I can not use any jsondiff library. I require to do this without library.
default_config = {
"pipeline_id": "2",
"version": 1.0,
"tasks": [
{
"task_group_id": "Task_group_1",
"branch": [
{
"task_id": "Task_Name_1",
"code_file_path": "tasks/base_creation/final_base_logic.hql",
"language": "hive",
"config": {
"k1": "v1"
},
"sequence": 1,
"condition": "in_start_date in range [2021-10-01 , 2023-11-04]"
}
],
"default": {
"task_id": "Task_group_1_default",
"code_file_path": "tasks/base_creation/default_base_logic.hql",
"language": "hive",
"config": {}
}
},
{
"task_group_id": "Task_group_2",
"branch": [
{
"task_id": "Task_Name_2",
"code_file_path": "tasks/variables_creation/final_cas_logic.py",
"language": "pyspark",
"config": {
"k2": "v2"
},
"sequence": 1,
"condition": "in_start_date in range [2022-02-01 , 2023-11-04]"
},
{
"task_id": "Task_Name_3",
"code_file_path": "tasks/variables_creation/final_sor_logic.py",
"language": "pyspark",
"config": {
"k3": "v3"
},
"sequence": 2,
"condition": "in_start_date in range [2021-10-01 , 2022-01-31]"
}
],
"default": {
"task_id": "Task_group_2_default",
"code_file_path": "tasks/variables_creation/default_variables_logic.py",
"language": "pyspark",
"config": {}
}
}
],
"dependencies": " ['task_group_id_01_Name >> task_group_id_02_Name']"
}
update_config = {
"pipeline_id": "2",
"version": 1.0,
"tasks": [
{
"task_group_id": "Task_group_1",
"branch": [
{
"task_id": "Task_Name_1",
"code_file_path": "tasks/base_creation/final_base_logic.hql",
"language": "hive",
"config": {
"A1": "B1"
},
"sequence": 1,
"condition": "in_start_date in range [2021-10-01 , 2023-11-04]"
}
],
"default": {
"task_id": "Task_group_1_default",
"code_file_path": "tasks/base_creation/default_base_logic.hql",
"language": "hive",
"config": {}
}
},
{
"task_group_id": "Task_group_2",
"branch": [
{
"task_id": "Task_Name_2",
"code_file_path": "tasks/variables_creation/final_cas_logic.py",
"language": "pyspark",
"config": {
"k2": "v2",
"kq1":"kw1"
},
"sequence": 1,
"condition": "in_start_date in range [2022-02-01 , 2023-11-04]"
}
],
"default": {
"task_id": "Task_group_2_default",
"code_file_path": "tasks/variables_creation/default_variables_logic.py",
"language": "pyspark",
"config": {}
}
}
],
"dependencies": " ['task_group_id_01_Name >> task_group_id_02_Name']"
}
when we compared updated_config with default_config. 3 things are happening.

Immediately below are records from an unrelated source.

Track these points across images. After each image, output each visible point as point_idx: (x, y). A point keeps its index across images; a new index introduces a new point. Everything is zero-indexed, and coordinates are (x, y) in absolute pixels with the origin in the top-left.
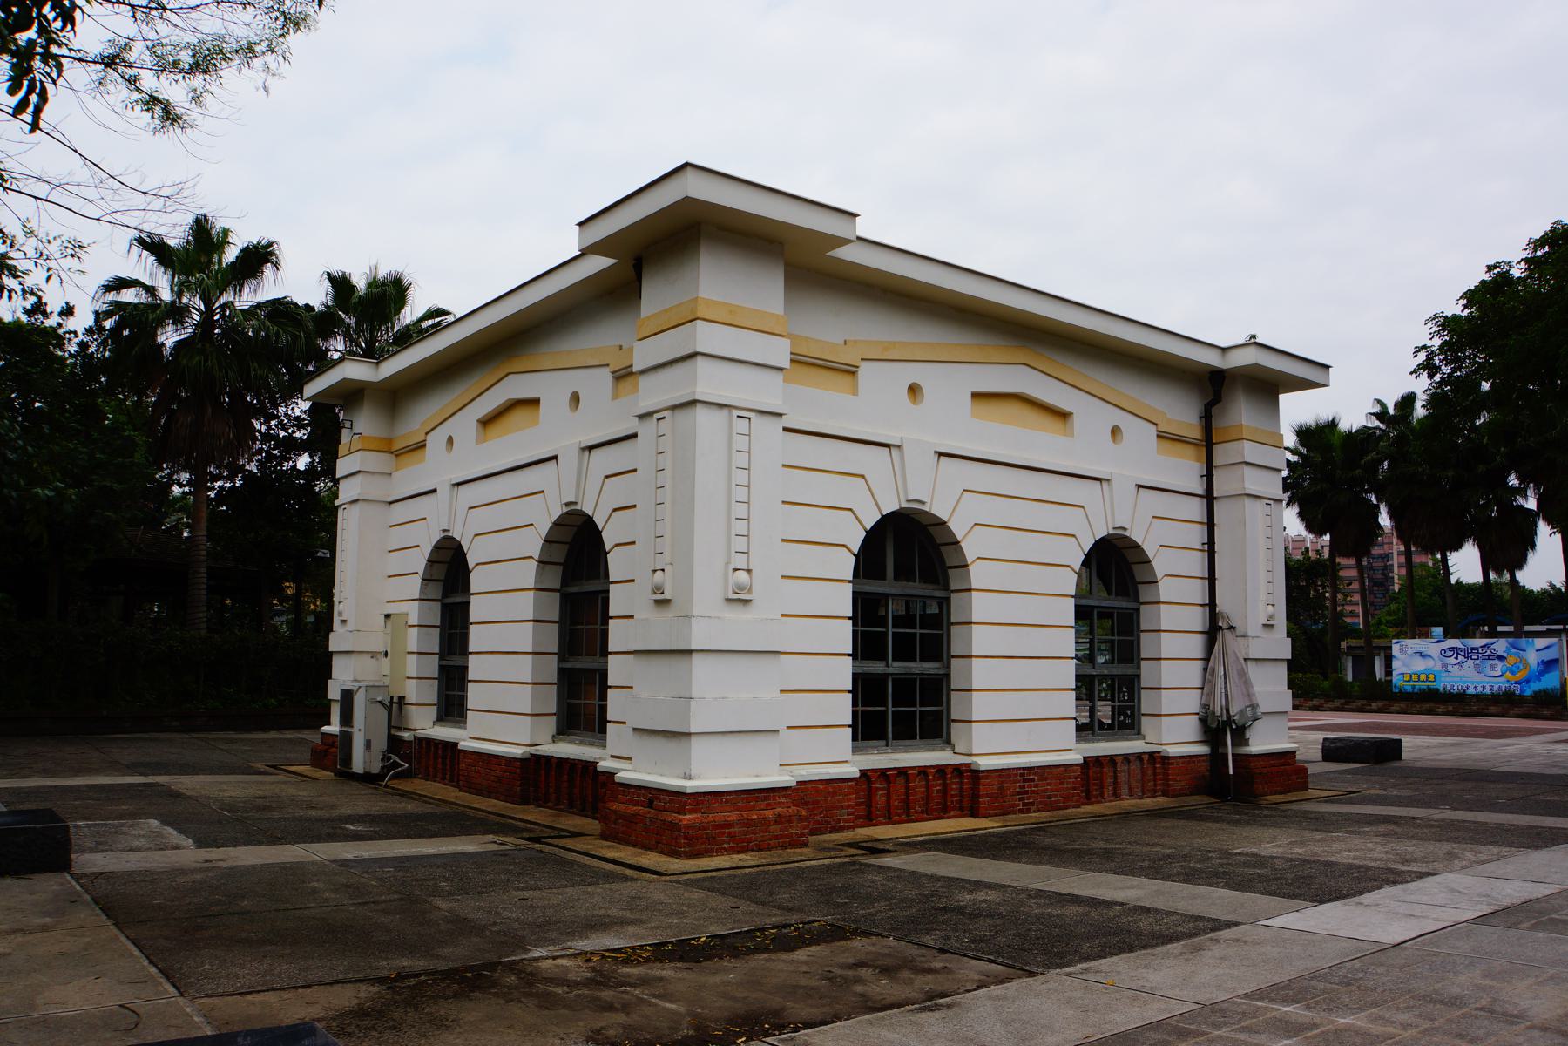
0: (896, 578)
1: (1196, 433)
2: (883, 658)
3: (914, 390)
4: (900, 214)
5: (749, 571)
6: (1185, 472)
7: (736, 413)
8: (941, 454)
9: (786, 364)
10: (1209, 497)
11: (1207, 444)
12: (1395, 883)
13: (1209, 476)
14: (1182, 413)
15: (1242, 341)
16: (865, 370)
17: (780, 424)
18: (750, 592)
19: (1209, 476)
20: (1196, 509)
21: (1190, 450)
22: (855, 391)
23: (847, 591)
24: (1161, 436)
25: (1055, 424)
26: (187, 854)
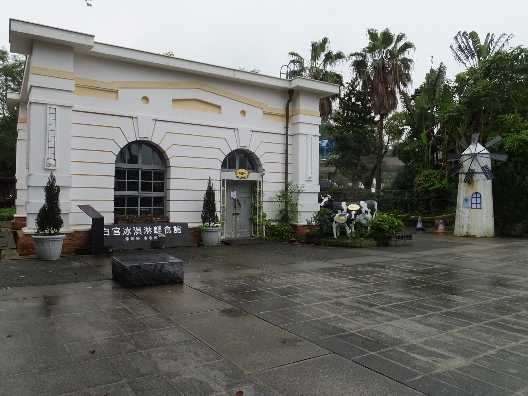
0: (143, 163)
1: (283, 112)
2: (137, 190)
3: (243, 112)
4: (111, 31)
5: (55, 160)
6: (278, 126)
7: (49, 106)
8: (253, 131)
9: (72, 88)
10: (287, 135)
11: (287, 117)
12: (319, 269)
13: (287, 128)
14: (277, 105)
15: (162, 54)
16: (120, 91)
17: (73, 109)
18: (55, 166)
19: (287, 128)
20: (281, 139)
21: (279, 118)
22: (220, 112)
23: (113, 167)
24: (264, 113)
25: (216, 110)
26: (440, 266)
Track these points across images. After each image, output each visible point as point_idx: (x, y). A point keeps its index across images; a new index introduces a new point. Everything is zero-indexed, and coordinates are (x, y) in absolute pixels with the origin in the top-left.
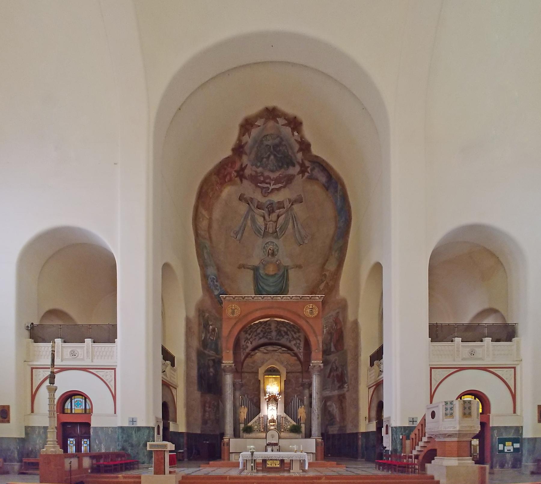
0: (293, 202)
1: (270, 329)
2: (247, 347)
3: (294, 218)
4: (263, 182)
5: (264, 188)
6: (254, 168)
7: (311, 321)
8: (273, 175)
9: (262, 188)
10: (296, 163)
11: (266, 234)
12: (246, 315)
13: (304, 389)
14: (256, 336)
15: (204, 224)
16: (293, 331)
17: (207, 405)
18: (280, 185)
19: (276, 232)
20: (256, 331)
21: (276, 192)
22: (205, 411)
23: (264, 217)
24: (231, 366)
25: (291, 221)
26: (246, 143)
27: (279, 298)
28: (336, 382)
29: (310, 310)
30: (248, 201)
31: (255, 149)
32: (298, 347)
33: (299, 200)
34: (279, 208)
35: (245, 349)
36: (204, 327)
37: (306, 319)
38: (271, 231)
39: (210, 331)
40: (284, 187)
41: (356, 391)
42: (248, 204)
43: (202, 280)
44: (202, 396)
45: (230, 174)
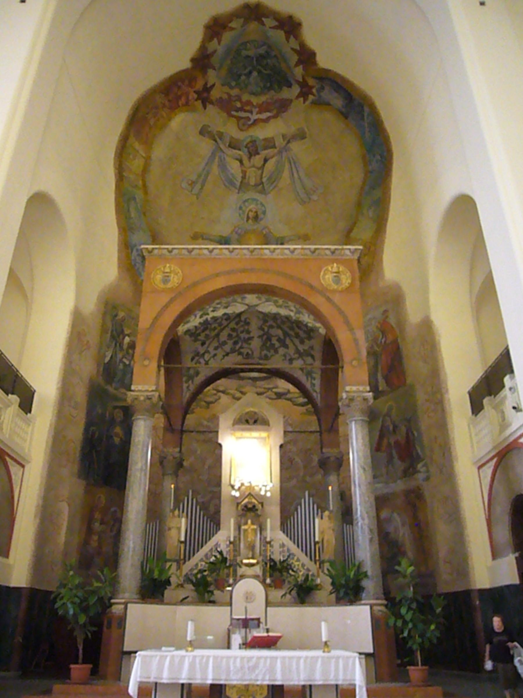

- For Task_group_1 task_Name_1 config was changed.
- For Task_group_2 Task_Name_2 there were 2 config. and 2nd one got added in updated_config "kq1":"kw1"
- For task_group_2 Task_Name_3 got deleted
So I only need that info to create a json like this:
api = {
"pipelineId": 2,
"pipelineVersion": 1,
"taskConfigurations": [
{
"taskName": "Task_Name_1",
"configKey": "A1",
"configValue": "B1"
},
{
"taskName": "Task_Name_2",
"configKey": "kq1",
"configValue": "kw1"
}
]
}
In the above api json you can see that we have only updated info in that. By updated I mean when comparing updated_config with default_config
Please help me out. How to make thing changes using python